---- Provided information

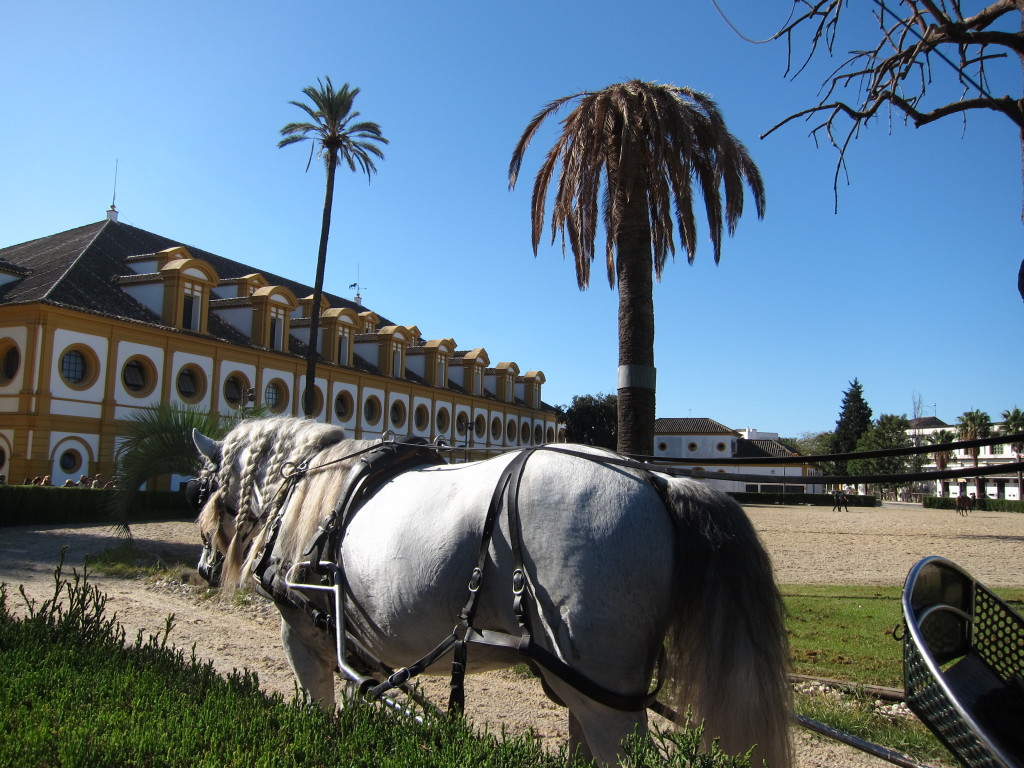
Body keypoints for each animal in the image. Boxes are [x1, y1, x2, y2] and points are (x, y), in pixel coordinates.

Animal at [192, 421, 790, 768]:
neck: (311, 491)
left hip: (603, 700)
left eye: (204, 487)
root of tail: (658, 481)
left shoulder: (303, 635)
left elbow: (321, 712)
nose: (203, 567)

--------
---- Provided information

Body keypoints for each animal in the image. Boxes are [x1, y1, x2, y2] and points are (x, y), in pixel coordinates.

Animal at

--------

* [Try it]
Of the entries above, repeat exactly the lines between the line with "neck: (311, 491)" and the line with "nose: (203, 567)", inclusive, and no others.

* [Task response]
neck: (311, 491)
left hip: (603, 700)
left eye: (204, 487)
root of tail: (658, 481)
left shoulder: (303, 635)
left elbow: (321, 712)
nose: (203, 567)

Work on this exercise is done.